Heterogeneous Computing. Mohamed Zahran
Чтение книги онлайн.
Читать онлайн книгу Heterogeneous Computing - Mohamed Zahran страница 5
There are many layers in the computing stack that do dynamic voltage and frequency scaling (DVFS). It is done at the hardware level and per core. This means that even if we think we are writing an application for a homogeneous multicore, it is actually heterogeneous because it may have different performance measure-ments based on the processes running on each core. It is also done at the operating system (OS) level. With Intel processors, for example, the OS requests a particular level of performance, known as performance-level (P-level), from the processor. The processor then uses DVFS to try to meet the requested P-state. Up to that point, the programmer has no control and all this is happening under the hood. There are some techniques that involve application-directed DVFS. The programmer knows best when high performance is needed and when the program can tolerate lower performance for better power saving. However, this direction from the application can be overridden by the OS or the hardware.
1.2.3Memory system
Beginning programmers see the memory as just a big array that is, usually, byte addressable. As programmers gain more knowledge, the concept of virtual memory will arise and they will know that each process has its known virtual address space that is mapped to physical memory that they see as a big array that is, usually, byte addressable! Depending on the background of the programmers, the concept of cache memory may be known to them. But what programmers usually do not know is that the access time for the memory system and large caches is no longer fixed. To overcome complexity and power dissipation, both memory and large caches are divided into banks. Depending on the address accessed, the bank may be near, or far, from the requesting core, resulting in nonuniform memory access (NUMA for memory) [Braithwaite et al. 2012] and nonuniform cache access (NUCA for cache) [Chishti et al. 2003]. This is one of the results from heterogeneous performance of memory hierarchy.

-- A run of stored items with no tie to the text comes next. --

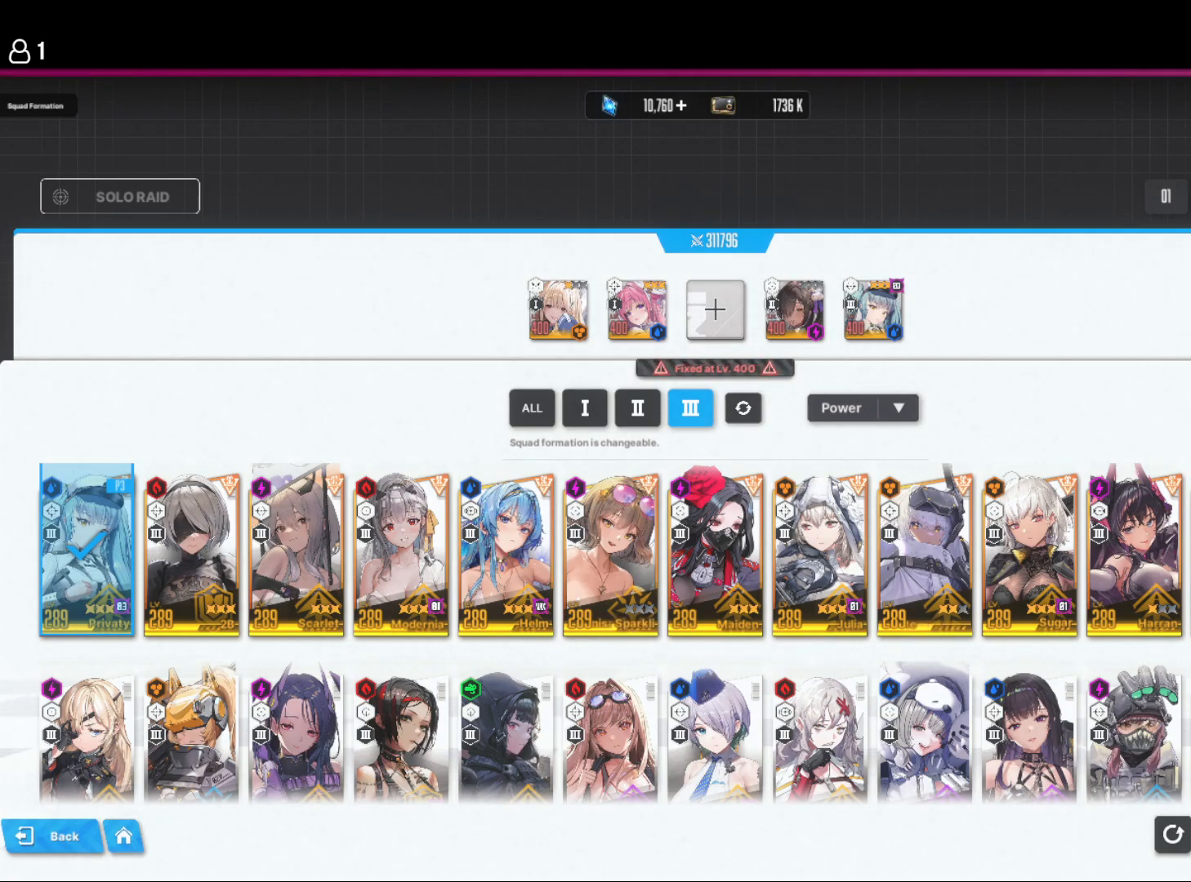
Gameplay with keyboard and mouse; each line is a JSON object with the keys held at the frame after it. "events" lists presses ("down") and releases ("up") of "1", "2", "3", "4", "5", "6", "a", "d", "e", "q", "r", "s", "space" and "w" between this image and that frame as [ms after this image, input, new state], when the widget could be followed in between. No other keys are recorded. Mouse buttons are not recorded. Not read: mouse_move.
{"keys": [], "events": [[267, "s", "down"], [450, "s", "up"]]}
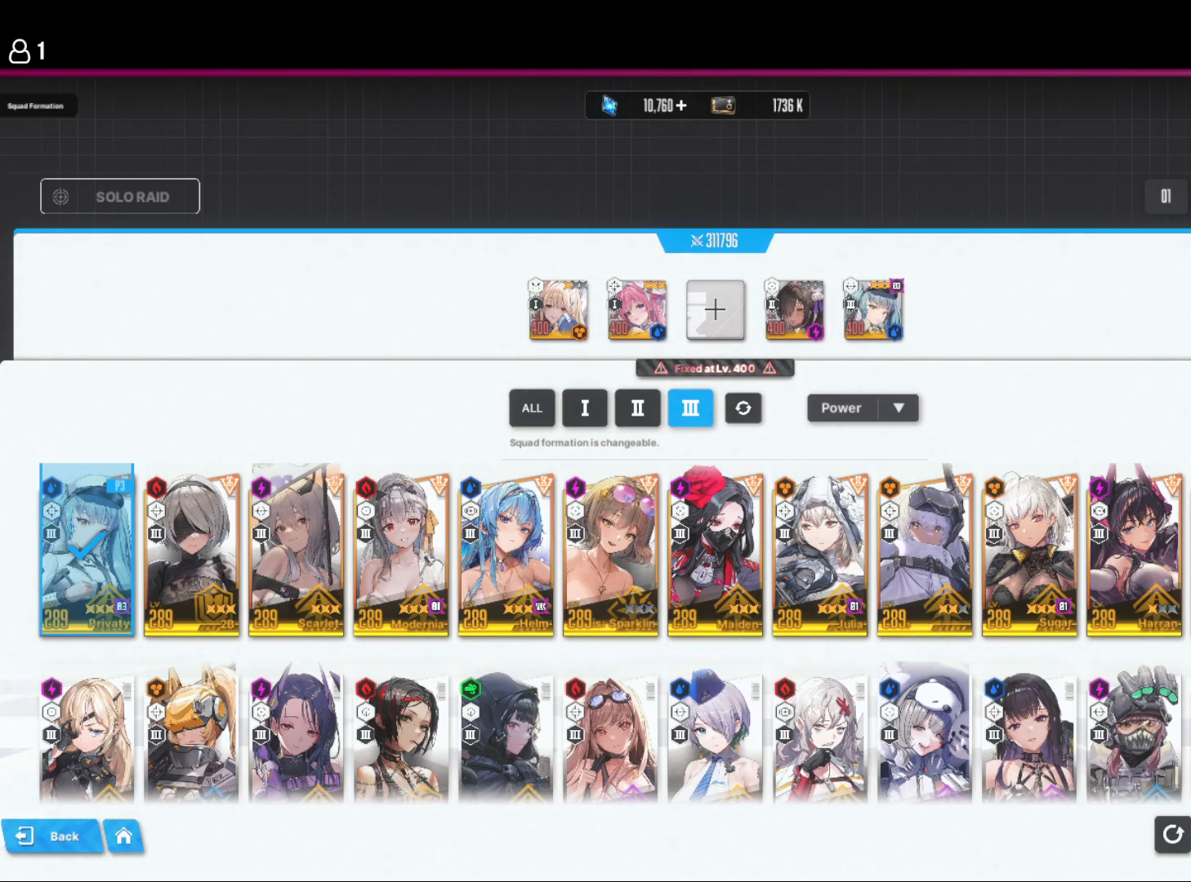
{"keys": [], "events": [[250, "e", "down"], [250, "w", "down"], [367, "e", "up"], [367, "w", "up"]]}
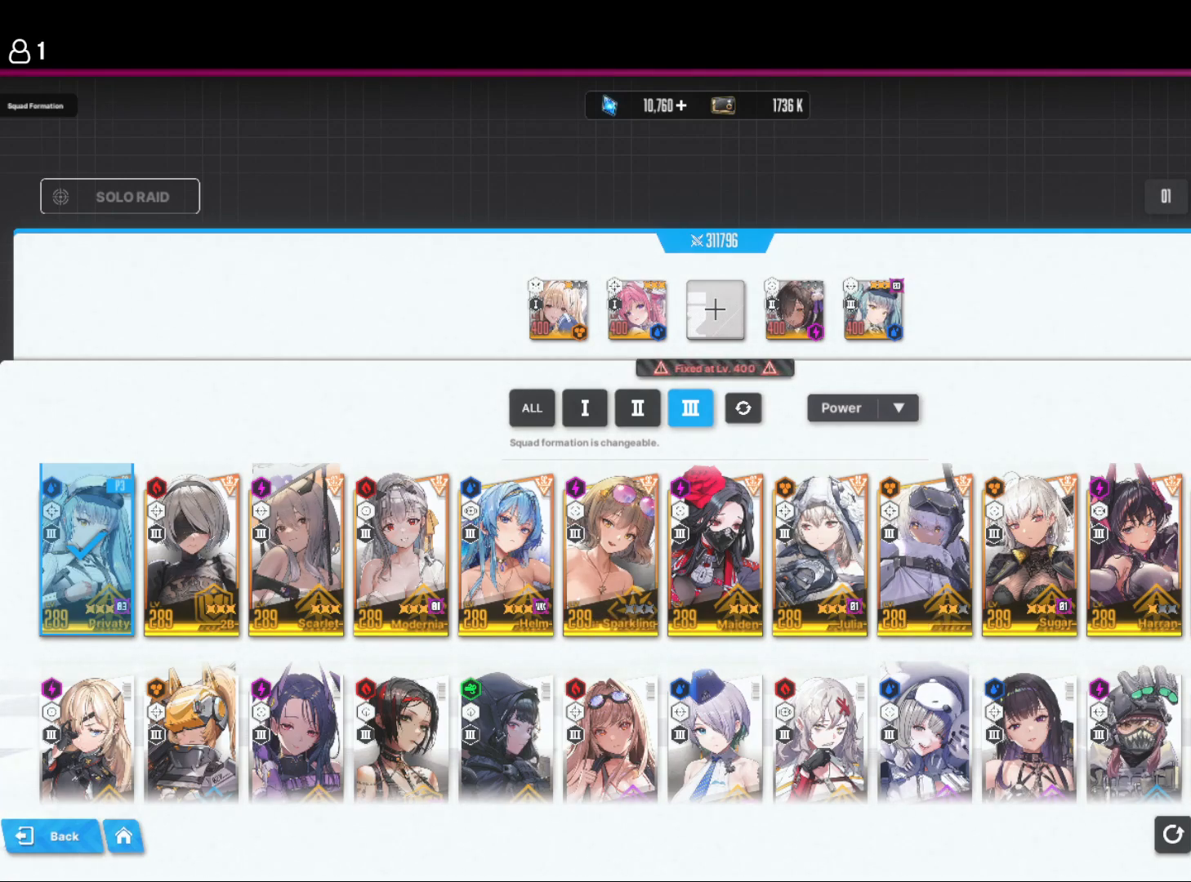
{"keys": [], "events": [[350, "e", "down"], [350, "w", "down"], [434, "e", "up"], [434, "w", "up"]]}
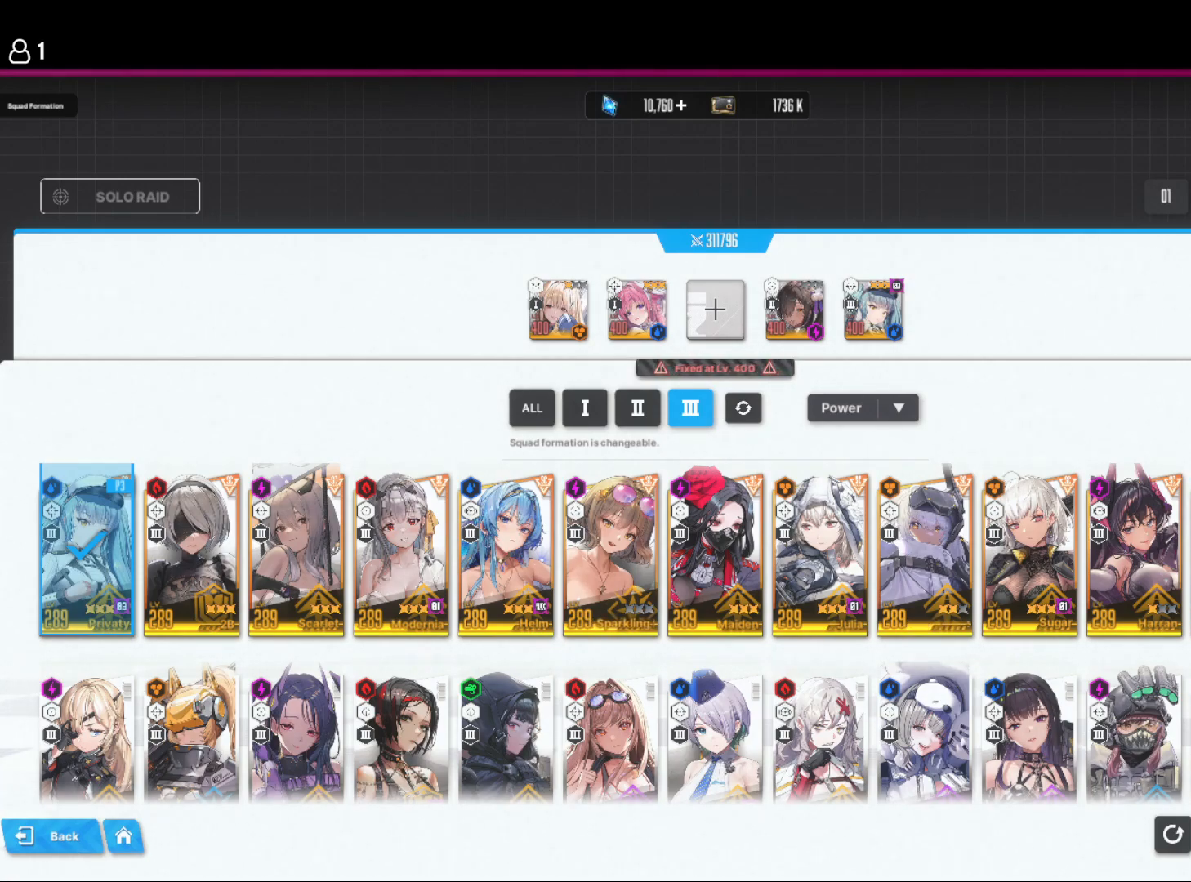
{"keys": [], "events": [[34, "space", "down"], [100, "space", "up"]]}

Another factor that contributes to the heterogeneity in memory systems is the cache hits and misses. Professional programmers, and optimizing compilers to some extent, know how to write cache-friendly code. However, the multiprogramming environment, where several processes are running simultaneously, the virtual memory system, and nondeterminism in parallel code make the memory hierarchy response time almost unpredictable. And this is a kind of temporal heterogeneity.
Another form of heterogeneity in memory systems is the technology. In the last several decades, the de facto technology used in memory hierarchy is dynamic RAM (DRAM) for the system memory, and in the last decade embedded DRAM or eDRAM for last-level cache, for some processors, especially IBM POWER processors. For the cache hierarchy static RAM (SRAM) is the main choice. DRAM has higher density but higher latency, due to its refresh cycle. Despite many architecture tricks, DRAM is becoming a limiting factor for performance. This does not mean it will disappear from machines, at least not very soon, but it will need to be complemented with something else. SRAM has shorter latency and lower density. This is why it is used with caches that need to be fast but not as big as the main system memory. Caches are also a big source of static power dissipation, especially leakage [Zhang et al. 2005]. With more cores on chip and with larger datasets, the big-data era, we need larger caches and bigger memory. But DRAM and SRAM are giving us diminishing returns from different angles: size, access latency, and power dissipation/consumption. A new technology is needed, and this adds a third element of heterogeneity.
The last few years have seen several emerging technologies that are candidates for caches and system memory. These technologies have the high density of DRAM, the low latency of SRAM, and, on top of that, they are nonvolatile [Boukhobza et al. 2017]. These technologies are not yet mainstream, but some of them are very close, waiting to solve some challenges related to cost, power, and data consistency.
Table 1.1 shows a comparison between the current (volatile) memory technologies used for caches and main memory, namely, DRAM and SRAM, and the new nonvolatile memory (NVM) technologies. The numbers in the table are approximate and collected from different sources but for the most part are from Boukhobza et al. [2017]. Many of the nonvolatile memory technologies have much higher density than DRAM and SRAM; look at the cell size. They also have comparable read latency and even lower read power in most cases. There are several challenges in using NVM that need to be solved and are shown in the table. For instance, write endurance is much lower than DRAM and SRAM, which causes a reliability problem. The power needed for write is relatively high in NVM. Consistency is also a big issue. When there is a power outage, we know that the data in DRAM and SRAM are gone. But for NVM when do not know whether the data stored are stale or updated. The power may have gone off while in the middle of a data update. A lot of research is needed to address these challenges. NVM can be used in the memory hierarchy at a level by itself, for example, as a last-level-cache (LLC) or in main memory, which is a vertical integration. NVM can also be used in tandem with traditional DRAM or SRAM, which is a horizontal integration. The integration of NVM in the memory hierarchy can be managed by the hardware, managed by the operating system, or left to the programmer to decide where to place the data. The first two cases are beyond the programmer’s control. In the near future, memory hierarchy is expected to include volatile and nonvolatile memories, adding to the heterogeneity of the memory system.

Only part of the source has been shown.